Tutorial
Vision-Based Control, Control-Based Vision, and the Information Knot That Ties Them
Stefano Soatto
Regency D
The purpose of this tutorial is to explore the interplay between sensing and control, to highlight the "information knot" that ties them, and to design inference and learning algorithms to compute "representations" from data that are optimal, by design, for decision and control tasks. We will focus on visual sensing, but the analysis developed extends to other modalities.
We will first review various notions of information proposed in different fields from economic theory to perception psychology, and adapt them to decision and control tasks, as opposed to transmission and storage of data. We will see that for complex sensing phenomena, such as vision, nuisance factors play an important role, especially those that are not "invertible" such as occlusions of line-of-sight and quantization-scale. Handling of the nuisances brings forward a notion of "representation," whose complexity measures the amount of "actionable information" contained in the data. We will discuss how to build representations that are optimal by design, in the sense of retaining all and only the statistics that matter to the task. For "invertible" nuisances, such representations can be made lossless (not in the classical sense of distortion, but in the sense of optimal performance in a decision or control task). In some cases, these representations are supported on a thin-set, which can help elucidate the "signal-to-symbol barrier" problem, and relate to a topology-based notion of "sparsity". However, non-invertible nuisances spoil the picture, requiring the introduction of a notion of "stability" of the representation with respect to non-invertible nuisances. This is not the classical notion of (bounded-input-bounded-output) stability from control theory, but instead relates to "structural stability" from catastrophe theory. The design of maximally stable statistics brings forward a notion of "proper sampling" of the data. However, this is not the traditional notion of proper sampling from Nyquist, but one related to persistent topology. Once an optimal representation is constructed, a bound on the risk or control functional can be derived, analog to distortion in communications. The "currency" that trades off this error (the equivalent of the bit-rate in communication) is not the amount of data, but instead the "control authority" over the sensing process. Thus, sensing and control are intimately tied: Actionable information drives the control process, and control of the sensing process is what allows computing a representation.

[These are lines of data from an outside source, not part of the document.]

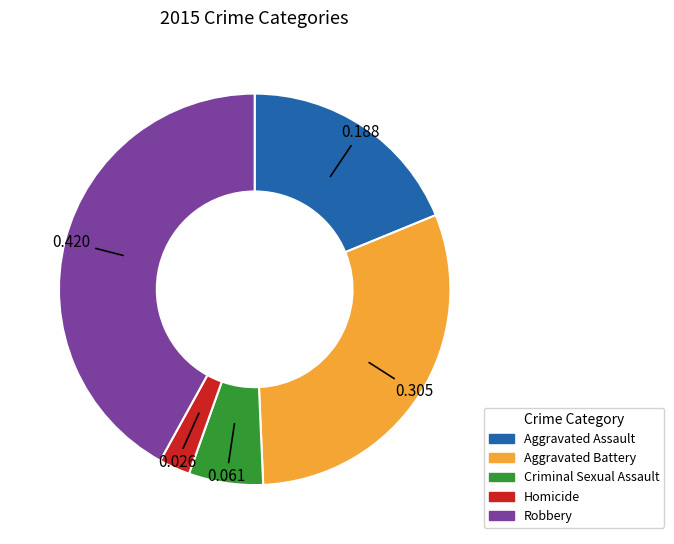

Rank the categories by value from lowest to highest.

Homicide, Criminal Sexual Assault, Aggravated Assault, Aggravated Battery, Robbery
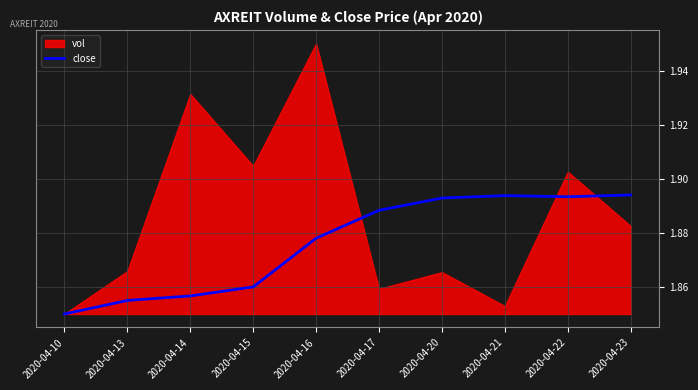

Is it true that close equals 2.7 at 2020-04-21?

False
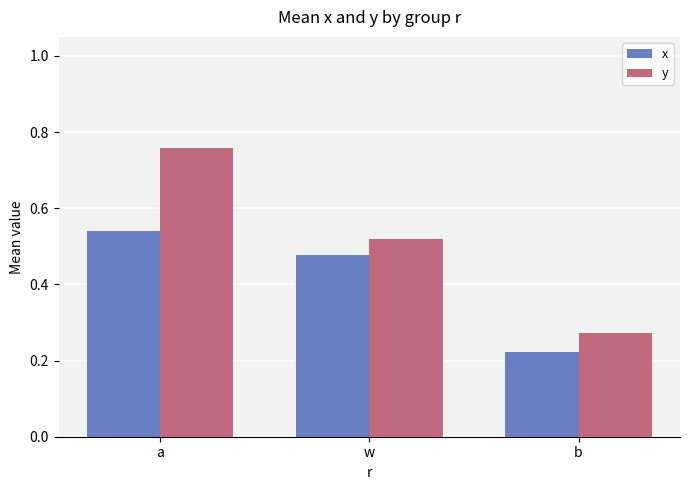

At which label does y reach its peak?

a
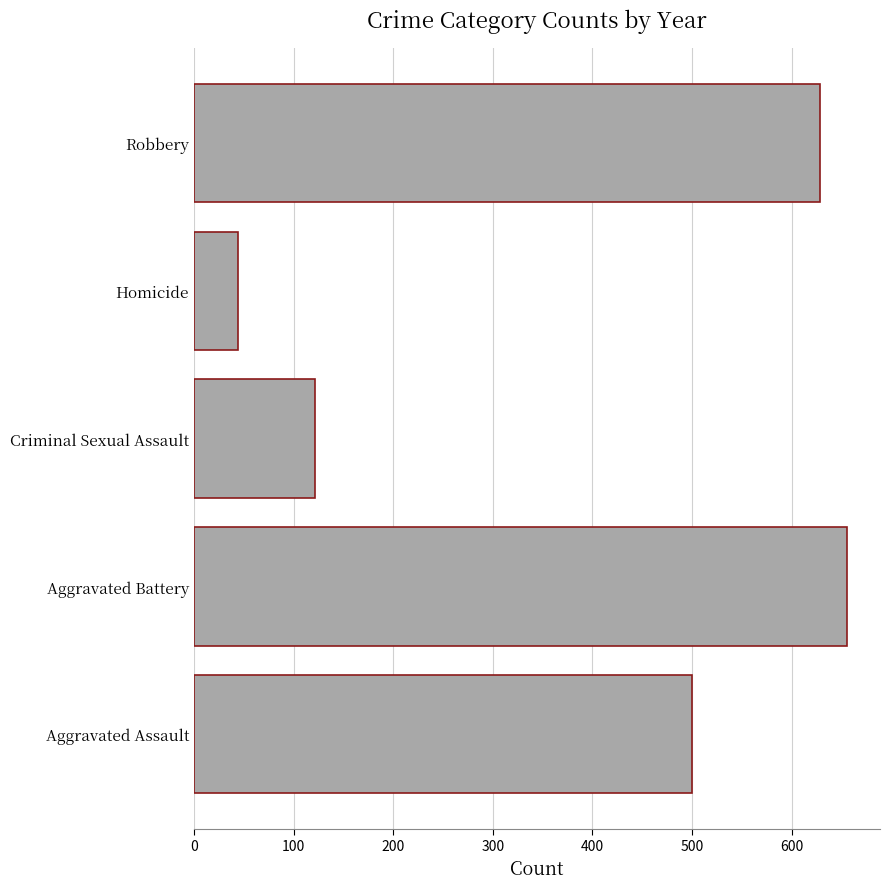

Count the number of categories in the chart.

5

We will present case studies in which formulating visual decision problems (e.g. detection, localization, recognition, categorization) in the context of vision-based control leads to improved performance and reduced computational burden. They include established low-level vision tools (e.g. tracking, local invariant descriptors), robotic exploration, and action and activity recognition. We will describe some of these in detail and distribute source code at the workshop, together with course notes.